Our take: Crafting a knowlegeable voter takes time

Election 2014: Education can speed the process, but youths usually only learn with age

Our most recent web poll asked a very simple question: “Were you an informed voter at age 20?”

About two-thirds of the readers who participated responded ‘no.’

We bring this up with the knowledge that only about one-third of you voted in the 2011 civic election and people have pointed to the lack of young people voting as a contributing factor.

It’s very easy to wag a finger at young people about it being their responsibility to vote. It’s harder to delve into the reasons why, and more difficult still to initiate change.
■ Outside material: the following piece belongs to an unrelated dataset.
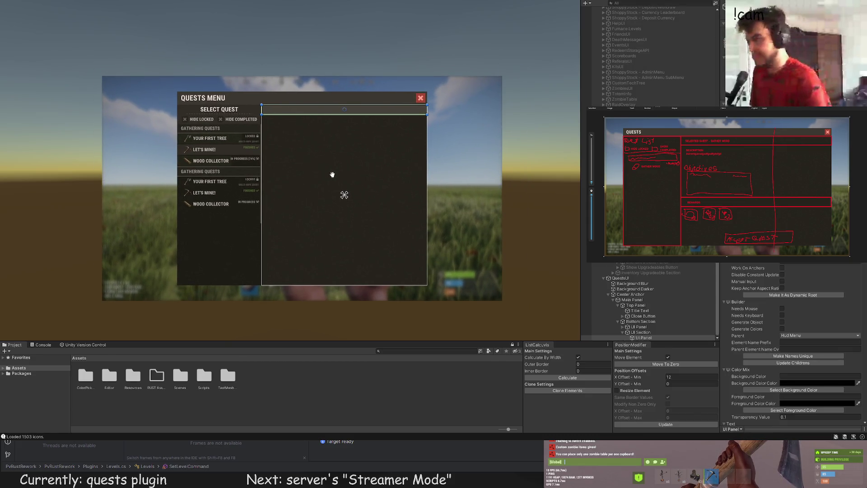
pyautogui.scroll(2, 287, 133)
Talking to young people who don’t vote, two responses are heard repeatedly: “I don’t know enough about the issues” and “my vote doesn’t matter.”

The answers are obvious: “then learn” and “if you want a better community, it’s the only thing that does.”
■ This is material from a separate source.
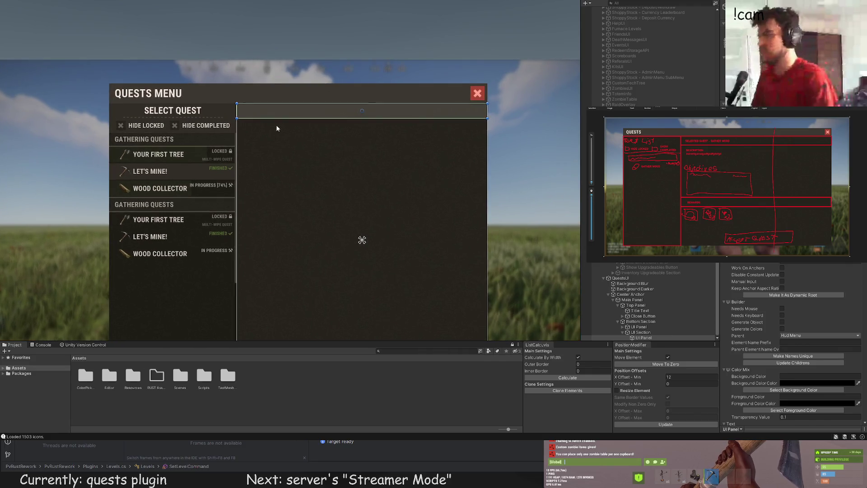
pyautogui.click(276, 128)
But while the statements are hard to argue with, they aren’t going to resonate with young people until their life experience drives home those lessons.

Voting is about acting as an independent member of your community. You have to remember most 18- to 20-year-olds are neophytes in that role, many are still shaking off the confines they grew up in. The significance of the greater community outside of their friends and family is something that is only beginning to be realized.

Learning the importance of voting is something that only comes with time and experience.

Schools and families can speed the process by introducing the concept of politics to kids at an earlier age — talk about the issues more and show real-life examples of change.

And they should. But don’t expect educated, engaged voters to happen overnight. They never have before.